Spray your plant with insecticidal soap ($10, The Home Depot) or neem oil ($11, The Home Depot) to smother crawlers. Adults are more difficult to control because of their waxy covering. Use your fingernail to scrape them off gently. If possible, remove heavily-infested parts of the plant, such as older leaves. Check your plant regularly and scratch off any scales you see until the infestation is gone.

Mealybugs on cycad
Dean Schoeppner

2. Mealybugs

Mealybugs are similar to scales; they are sapsuckers, have a waxy coating, and make dew. "Signs of a scale or mealybug infestation can include the presence of waxy deposits on the plant; of black sooty mold that grows on the honeydew produced by these insects, and (depending on how heavy the infestation is) sometimes yellowing and dying leaves, and distorted or stunted plant growth," says Natalia von Ellenrieder of the Plant Pest Diagnostic Branch of the California Department of Agriculture. Female mealybugs produce a white, cottony material where they lay eggs that hatch into crawlers. Coleus, hoya, jade, gardenia, and poinsettias are particularly susceptible to mealybugs.

How to Control Mealybugs

Use a cotton swab dipped in rubbing alcohol to remove the mealybugs. For larger, sturdy plants, wash leaves off with a strong spray of water to dislodge the pests. Insecticidal soap and neem oil may be the best option for heavy infestations.

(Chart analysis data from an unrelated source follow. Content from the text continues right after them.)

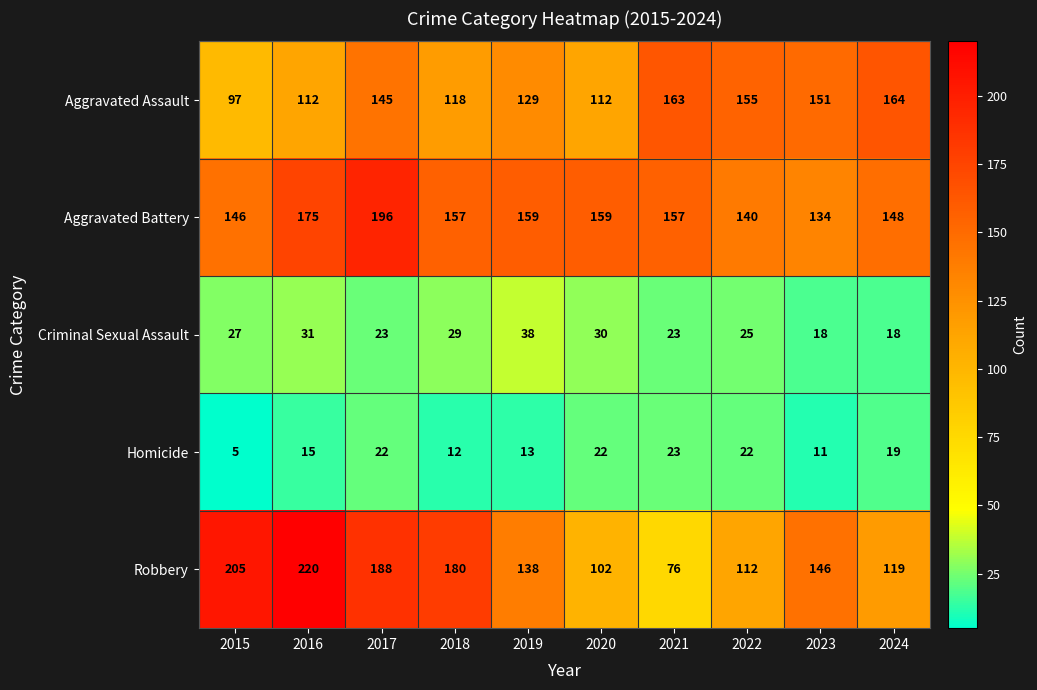

At which category is the sum across all series the highest?

2017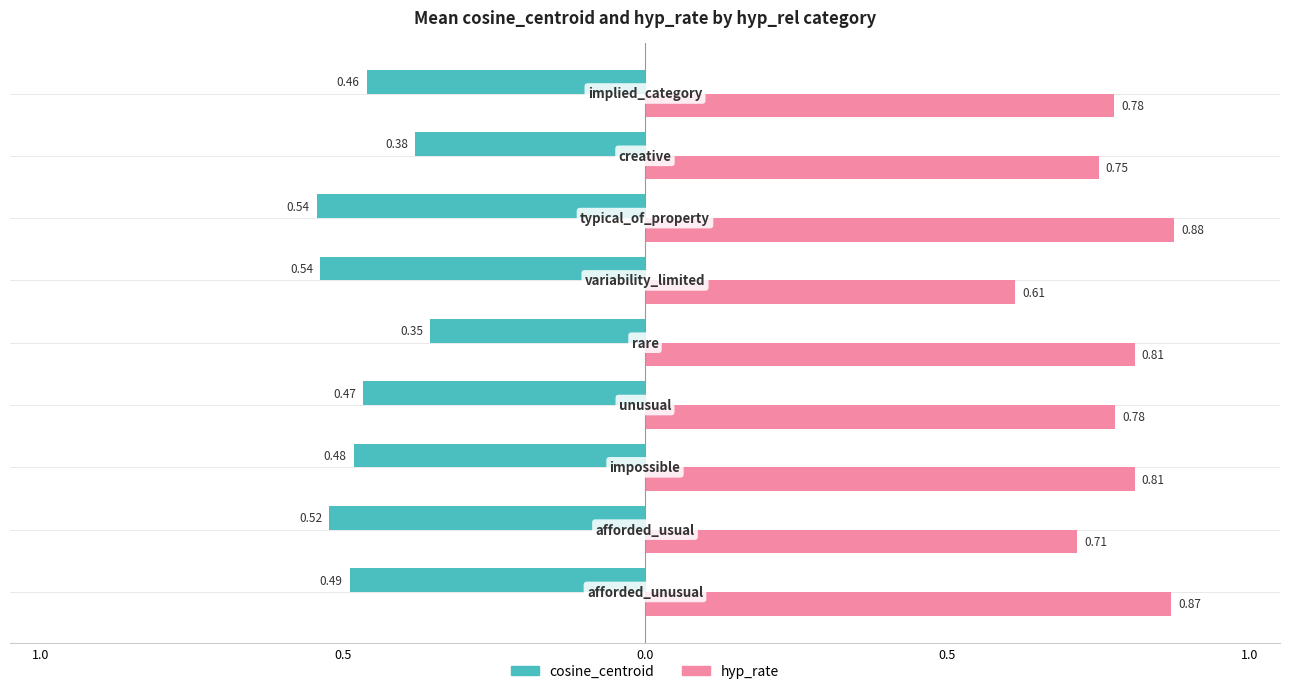

What are all the series names shown in the legend?

cosine_centroid, hyp_rate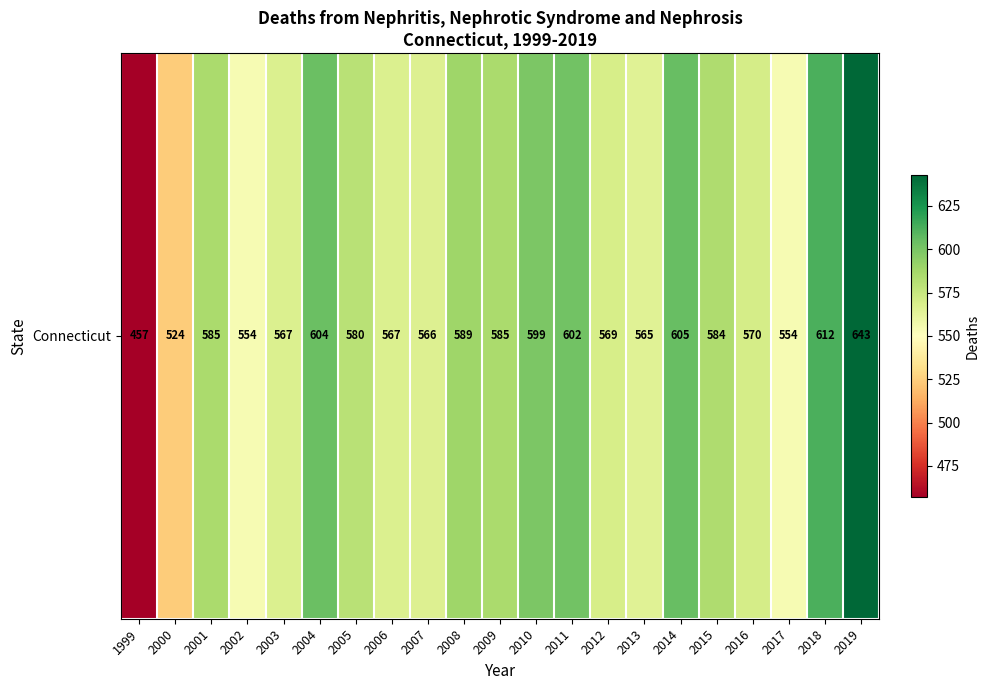

What is the approximate value at 2005, to the nearest 10?

580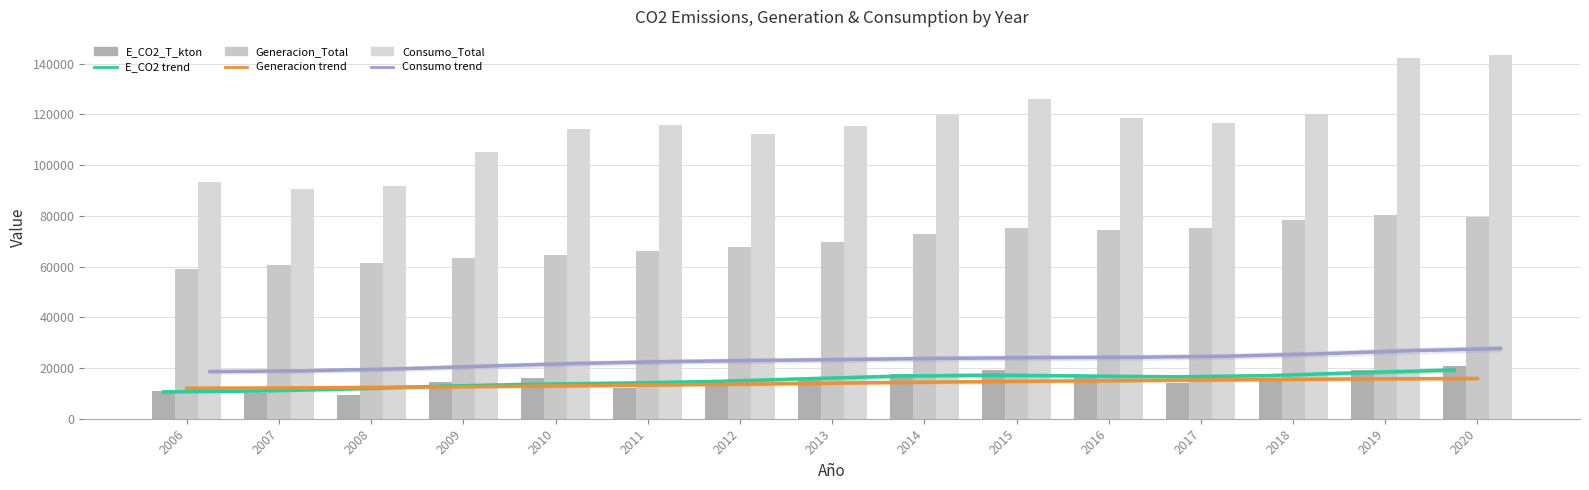

At which category is the sum across all series the highest?

2020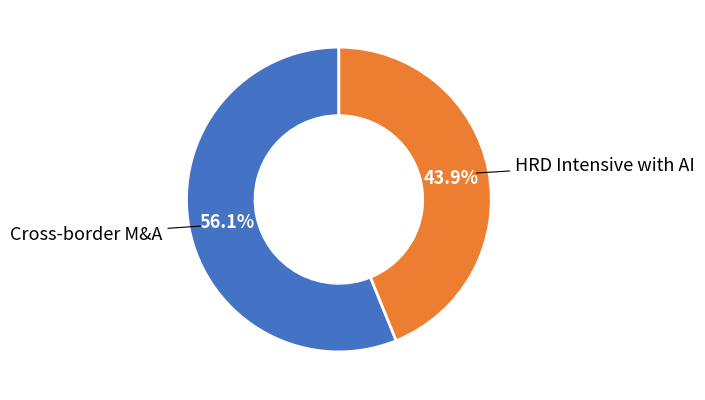

How many slices are in this pie chart?

2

spider mites underneath a leaf
Courtesy of Wikipedia

3. Spider Mites

Spider mites are so tiny that you may not even see them. They look like dark specks on leaves, but you'll probably first notice their white silky webs in leaf axils or along veins. The mites suck sap from leaves and cause them to discolor and drop. Ivies, dracaenas, figs, hibiscus, and Scheffleras are a few of their favorite hosts.

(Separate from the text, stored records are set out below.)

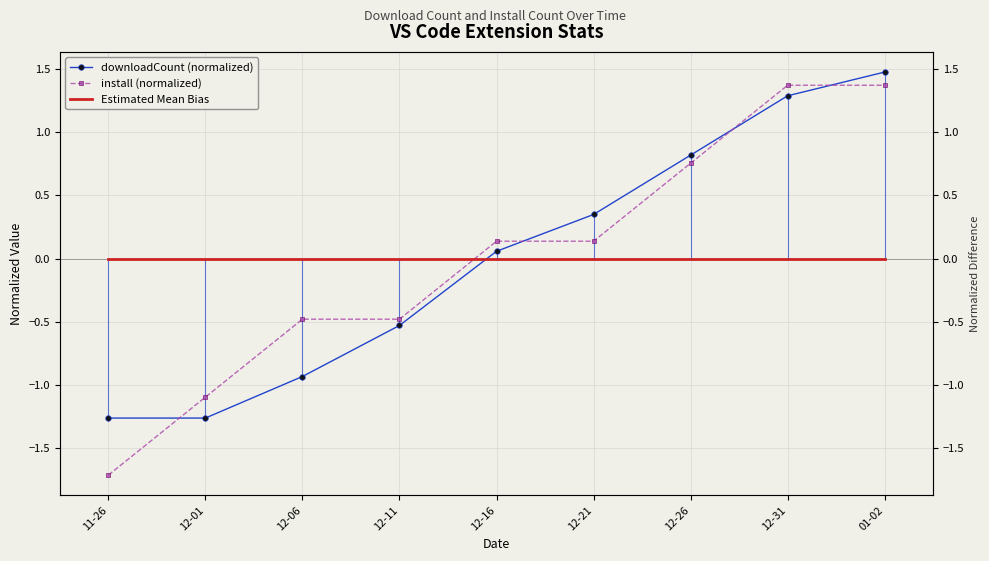

How many values in the downloadCount (normalized) series are below 0?

4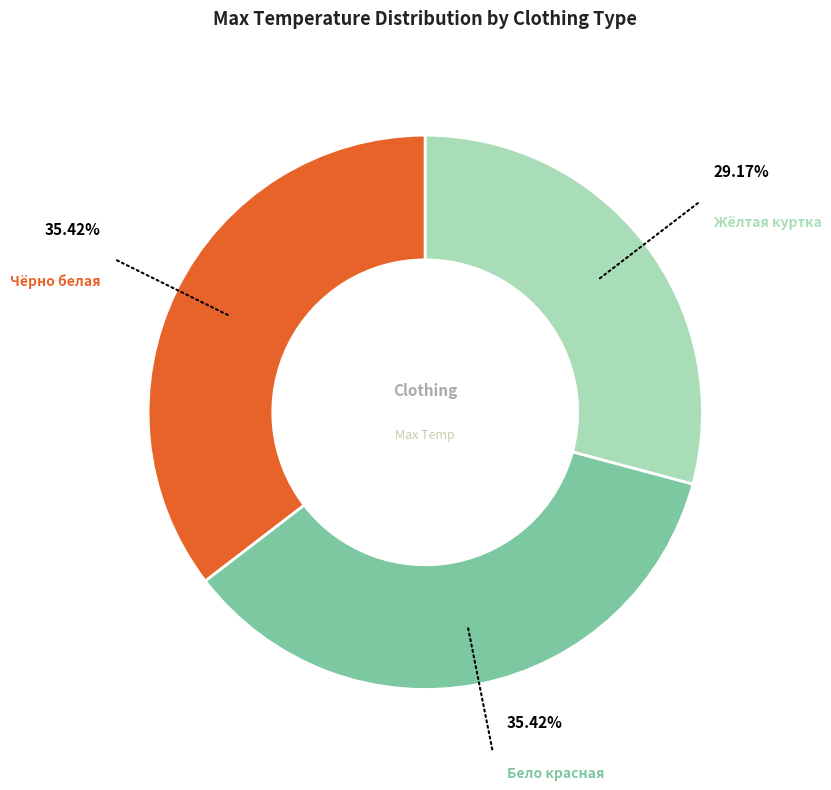

What is the smallest slice in the pie chart?

Жёлтая куртка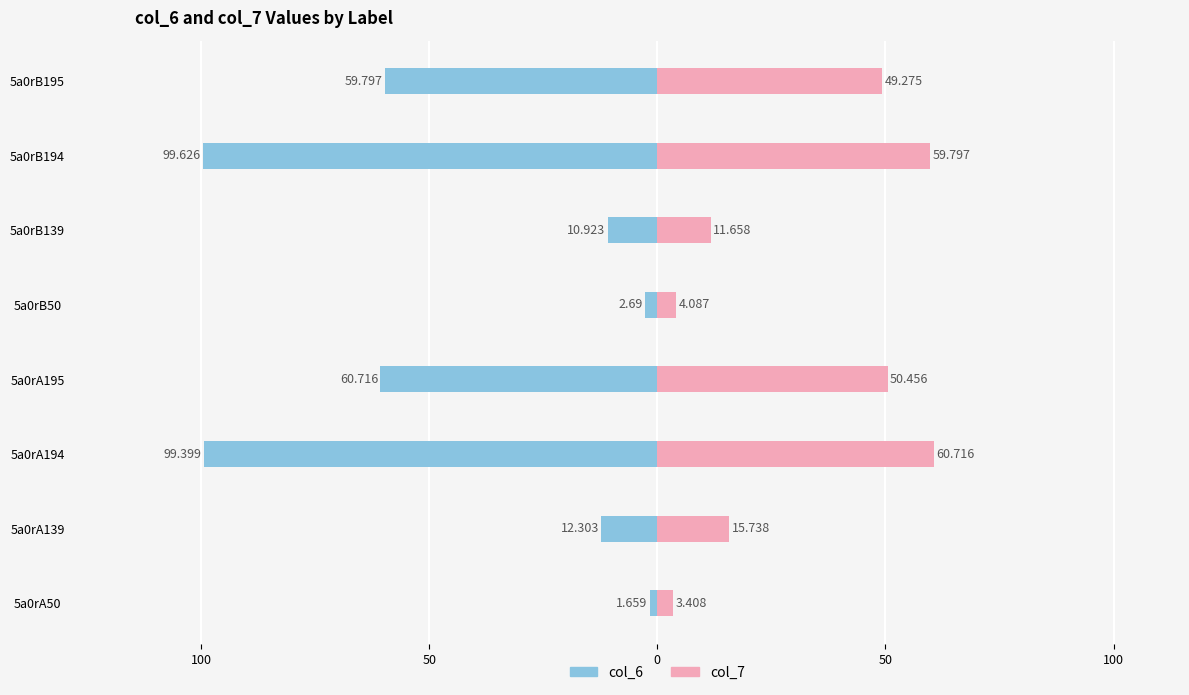

What is the difference between the maximum and minimum values in the col_7 series?

57.3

How to Control Spider Mites

Mite infestations are tough to control. If your plant is heavily infested, it's best to get rid of it before the pests spread. "For spider mites and scales, catching the problem early and inspecting plants regularly makes a big difference," says Kelley Hamby, an entomology professor at the University of Maryland. "You can use some of the easier approaches of removing infested leaves, washing them off with soapy water, and crushing them." Increasing humidity around plants may also help limit spider mite buildup.

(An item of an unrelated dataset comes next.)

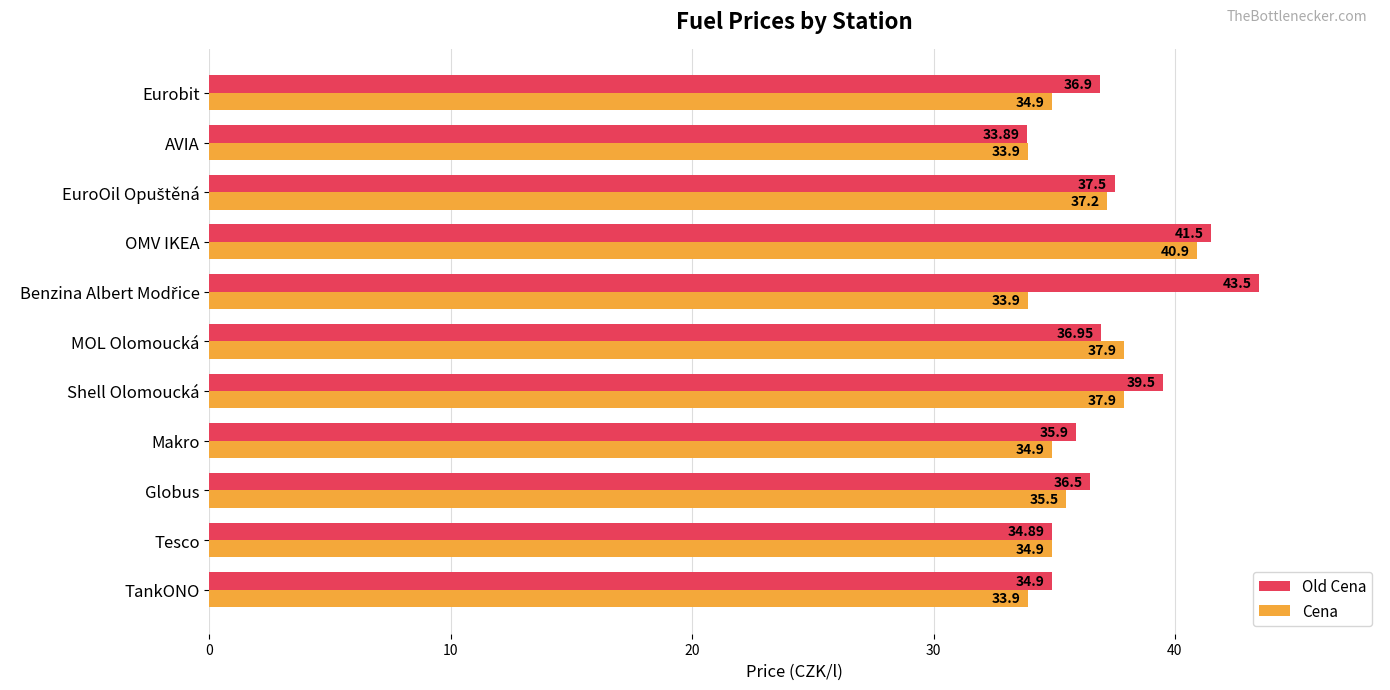

Rank the series at Shell Olomoucká from lowest to highest value.

Cena, Old Cena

Cotton whitefly (Bemisia tabaci) adults and pupae on a cotton leaf underside
Tomasz Klejdysz / Getty Images

4. Whiteflies

These tiny, winged insects have a delicate, powdery white appearance. The immature stage doesn't move much, but the adults flutter about when disturbed. Both stages suck plant sap, but it's the immature stage that causes the most damage, feeding from the underside of leaves. "Immature whiteflies look a bit like scale insects," Iles says. Infested leaves turn yellow and die, and the plant is often stunted. Keep a sharp eye out for them, especially on ivies, hibiscus, and poinsettias.

How to Control Whiteflies

An insecticidal soap or neem oil will get rid of whiteflies. "Be sure to apply to the underside of the leaves, where the whitefly immature stages will be," Iles says. "Treatment will probably need to be done weekly until you no longer see any immature or adult whiteflies."

close up aphids of stem of plant
Scott Little

5. Aphids

Aphids, another sap-sucking pest, also produce sticky honeydew. They can attack lots of different plants and are particularly fond of tender, new growth where they cause distortion and wilting. Their life cycle is short (usually two to three weeks long) so populations can increase rapidly.

How to Control Aphids

A hard spray of water will dislodge most aphids. Either take your plant outside to hose it down (if it's not too cold) or use your shower sprayer. Insecticidal soap or neem oil sprays are also effective.

close up of fungus gnats on yellow sticky paper placed in base of houseplant
Amelia / Adobe Stock

6. Fungus Gnats

Although tiny fungus gnat adults are more of a nuisance than a pest, the immature stage (larvae) feeds on plant roots and can cause growth problems, especially on young plants. "Fungus gnats are often a symptom of overwatering," Hamby says.

How to Control Fungus Gnats

Allow the surface of the soil in pots to dry between watering. Do not let water stand in saucers. Drenching soil with the biological insecticide Bacillus thuringiensis var. israelensis will control the larvae. Yellow sticky traps will help capture adults.